= Work to be completed =
In the rows below, recast the stretch from the line containing "application. It is important to manage" through the line containing "application. Many testimonials focus on the" as a numbered list, leaving out any blank lines.
────────
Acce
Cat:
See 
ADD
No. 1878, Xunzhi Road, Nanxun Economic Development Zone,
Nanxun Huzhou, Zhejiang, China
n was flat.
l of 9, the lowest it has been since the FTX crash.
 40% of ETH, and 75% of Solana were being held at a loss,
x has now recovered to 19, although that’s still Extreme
────────
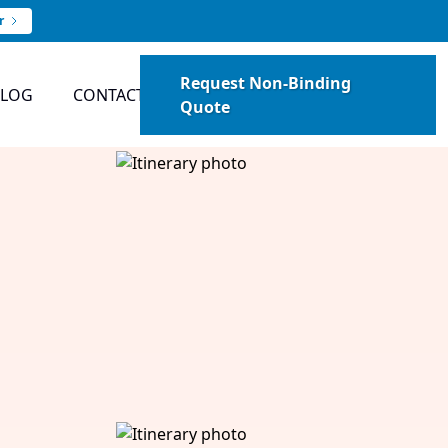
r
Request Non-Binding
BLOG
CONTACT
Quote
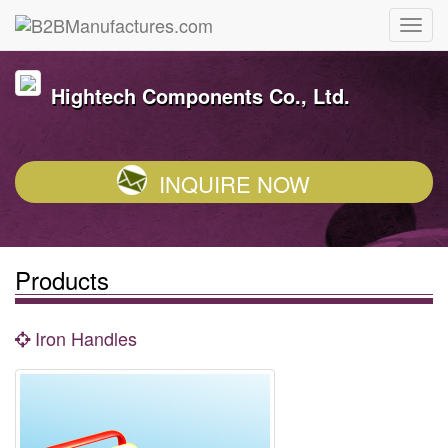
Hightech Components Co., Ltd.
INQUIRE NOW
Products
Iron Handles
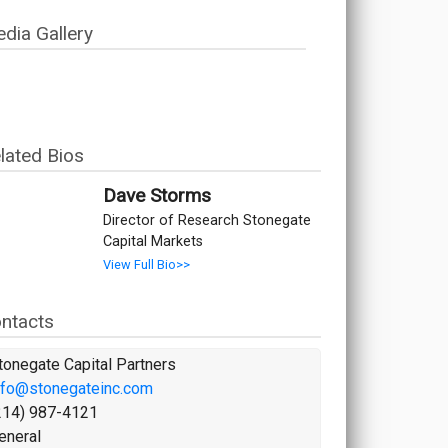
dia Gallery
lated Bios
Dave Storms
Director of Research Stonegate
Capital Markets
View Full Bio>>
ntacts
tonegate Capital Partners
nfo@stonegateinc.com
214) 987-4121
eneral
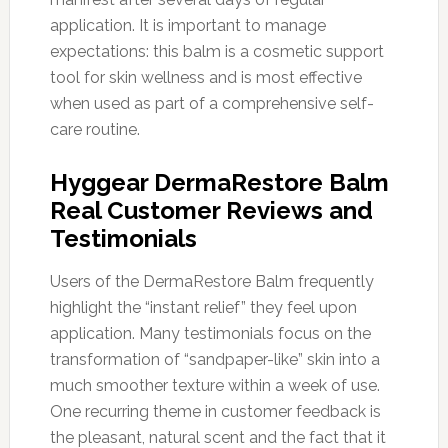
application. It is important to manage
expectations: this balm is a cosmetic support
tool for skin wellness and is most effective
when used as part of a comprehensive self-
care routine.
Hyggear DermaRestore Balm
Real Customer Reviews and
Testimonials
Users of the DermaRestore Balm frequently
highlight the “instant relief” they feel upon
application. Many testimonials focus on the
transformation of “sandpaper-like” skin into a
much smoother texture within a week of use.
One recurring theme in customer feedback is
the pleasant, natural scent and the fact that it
────────
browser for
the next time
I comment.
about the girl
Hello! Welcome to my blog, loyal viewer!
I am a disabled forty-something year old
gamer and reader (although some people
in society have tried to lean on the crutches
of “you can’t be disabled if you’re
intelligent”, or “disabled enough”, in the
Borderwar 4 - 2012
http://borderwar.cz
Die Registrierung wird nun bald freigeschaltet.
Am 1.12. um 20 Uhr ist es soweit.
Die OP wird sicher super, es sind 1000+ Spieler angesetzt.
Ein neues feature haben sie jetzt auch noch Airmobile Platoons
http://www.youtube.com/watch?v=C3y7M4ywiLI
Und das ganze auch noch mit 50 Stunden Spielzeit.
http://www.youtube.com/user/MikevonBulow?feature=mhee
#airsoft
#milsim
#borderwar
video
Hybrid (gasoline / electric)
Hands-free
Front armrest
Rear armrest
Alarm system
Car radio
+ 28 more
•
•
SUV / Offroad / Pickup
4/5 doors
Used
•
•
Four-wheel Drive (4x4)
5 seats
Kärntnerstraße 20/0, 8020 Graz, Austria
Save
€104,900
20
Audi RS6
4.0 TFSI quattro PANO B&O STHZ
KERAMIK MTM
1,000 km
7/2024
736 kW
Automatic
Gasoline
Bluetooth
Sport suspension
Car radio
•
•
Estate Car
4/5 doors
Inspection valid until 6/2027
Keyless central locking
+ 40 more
────────
= Problem solution =
1. application. It is important to manage
2. expectations: this balm is a cosmetic support
3. tool for skin wellness and is most effective
4. when used as part of a comprehensive self-
5. care routine.
6. Hyggear DermaRestore Balm
7. Real Customer Reviews and
8. Testimonials
9. Users of the DermaRestore Balm frequently
10. highlight the “instant relief” they feel upon
11. application. Many testimonials focus on the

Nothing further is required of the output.